Exercise directions: Which lines in the items below contain the string "binnenband"? Locate each one and copy the whole line, treating uppercase and lowercase as different.

##########

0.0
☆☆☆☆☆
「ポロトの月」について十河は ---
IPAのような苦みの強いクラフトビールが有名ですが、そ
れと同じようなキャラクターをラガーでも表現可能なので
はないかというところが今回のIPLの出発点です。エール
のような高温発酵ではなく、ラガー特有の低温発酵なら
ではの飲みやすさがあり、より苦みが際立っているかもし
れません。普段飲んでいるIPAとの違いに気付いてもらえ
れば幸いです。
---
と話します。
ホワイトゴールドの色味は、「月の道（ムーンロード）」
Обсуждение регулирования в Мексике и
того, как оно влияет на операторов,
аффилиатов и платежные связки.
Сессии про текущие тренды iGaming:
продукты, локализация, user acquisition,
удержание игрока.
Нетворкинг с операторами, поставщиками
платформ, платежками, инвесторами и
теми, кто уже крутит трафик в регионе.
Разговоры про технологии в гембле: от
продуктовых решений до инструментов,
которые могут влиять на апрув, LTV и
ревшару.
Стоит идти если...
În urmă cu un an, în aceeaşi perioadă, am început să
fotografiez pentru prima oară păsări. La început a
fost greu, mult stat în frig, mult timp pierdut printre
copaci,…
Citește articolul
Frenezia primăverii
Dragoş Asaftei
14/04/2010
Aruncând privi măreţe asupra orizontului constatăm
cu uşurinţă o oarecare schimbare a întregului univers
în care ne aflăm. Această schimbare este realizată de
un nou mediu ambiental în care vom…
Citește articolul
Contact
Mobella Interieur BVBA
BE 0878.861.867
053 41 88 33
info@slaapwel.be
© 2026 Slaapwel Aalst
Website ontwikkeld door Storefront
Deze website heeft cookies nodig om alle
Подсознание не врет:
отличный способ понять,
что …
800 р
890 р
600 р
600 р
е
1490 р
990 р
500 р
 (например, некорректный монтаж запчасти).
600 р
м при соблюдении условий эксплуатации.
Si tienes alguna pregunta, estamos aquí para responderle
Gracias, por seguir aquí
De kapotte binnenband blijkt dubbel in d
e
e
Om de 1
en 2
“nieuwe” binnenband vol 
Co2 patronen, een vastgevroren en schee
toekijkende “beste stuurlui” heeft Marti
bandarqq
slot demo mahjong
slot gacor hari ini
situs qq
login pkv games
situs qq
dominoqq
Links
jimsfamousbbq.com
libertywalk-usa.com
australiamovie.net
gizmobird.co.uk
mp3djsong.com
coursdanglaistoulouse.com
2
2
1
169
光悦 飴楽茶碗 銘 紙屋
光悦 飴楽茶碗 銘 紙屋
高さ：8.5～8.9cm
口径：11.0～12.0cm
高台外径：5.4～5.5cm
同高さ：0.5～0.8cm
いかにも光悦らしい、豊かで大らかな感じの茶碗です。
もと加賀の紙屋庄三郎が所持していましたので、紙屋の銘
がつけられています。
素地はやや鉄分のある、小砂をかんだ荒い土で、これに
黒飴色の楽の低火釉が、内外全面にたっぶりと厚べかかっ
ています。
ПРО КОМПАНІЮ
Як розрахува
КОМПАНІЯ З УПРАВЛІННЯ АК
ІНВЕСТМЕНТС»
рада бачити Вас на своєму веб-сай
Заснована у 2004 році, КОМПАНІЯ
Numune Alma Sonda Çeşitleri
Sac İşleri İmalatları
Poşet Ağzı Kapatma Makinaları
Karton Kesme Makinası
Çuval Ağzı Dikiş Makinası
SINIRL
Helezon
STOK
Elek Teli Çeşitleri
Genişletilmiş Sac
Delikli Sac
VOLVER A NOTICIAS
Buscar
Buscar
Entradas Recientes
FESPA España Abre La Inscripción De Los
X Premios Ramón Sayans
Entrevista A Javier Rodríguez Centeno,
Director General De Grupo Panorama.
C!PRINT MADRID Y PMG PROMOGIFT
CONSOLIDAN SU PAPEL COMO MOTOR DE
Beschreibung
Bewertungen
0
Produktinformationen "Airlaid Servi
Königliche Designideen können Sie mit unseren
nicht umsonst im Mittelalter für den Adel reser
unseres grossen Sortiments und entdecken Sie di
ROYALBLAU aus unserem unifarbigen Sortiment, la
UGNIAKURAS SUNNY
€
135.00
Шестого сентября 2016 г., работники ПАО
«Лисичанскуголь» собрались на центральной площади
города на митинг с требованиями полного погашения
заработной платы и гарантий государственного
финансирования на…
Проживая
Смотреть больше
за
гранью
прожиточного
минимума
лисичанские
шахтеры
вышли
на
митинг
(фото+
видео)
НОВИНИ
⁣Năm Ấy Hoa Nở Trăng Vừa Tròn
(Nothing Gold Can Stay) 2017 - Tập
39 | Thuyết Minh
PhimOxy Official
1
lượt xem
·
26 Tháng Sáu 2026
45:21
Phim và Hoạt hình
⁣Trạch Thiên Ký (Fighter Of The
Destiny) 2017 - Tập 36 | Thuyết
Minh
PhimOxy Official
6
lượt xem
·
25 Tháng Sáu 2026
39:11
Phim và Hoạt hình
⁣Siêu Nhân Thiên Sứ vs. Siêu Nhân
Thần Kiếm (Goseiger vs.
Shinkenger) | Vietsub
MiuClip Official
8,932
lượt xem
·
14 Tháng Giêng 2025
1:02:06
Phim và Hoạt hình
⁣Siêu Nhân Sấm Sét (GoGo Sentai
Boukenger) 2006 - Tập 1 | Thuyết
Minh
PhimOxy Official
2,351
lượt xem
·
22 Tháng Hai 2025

##########

Task result:
De kapotte binnenband blijkt dubbel in d
“nieuwe” binnenband vol 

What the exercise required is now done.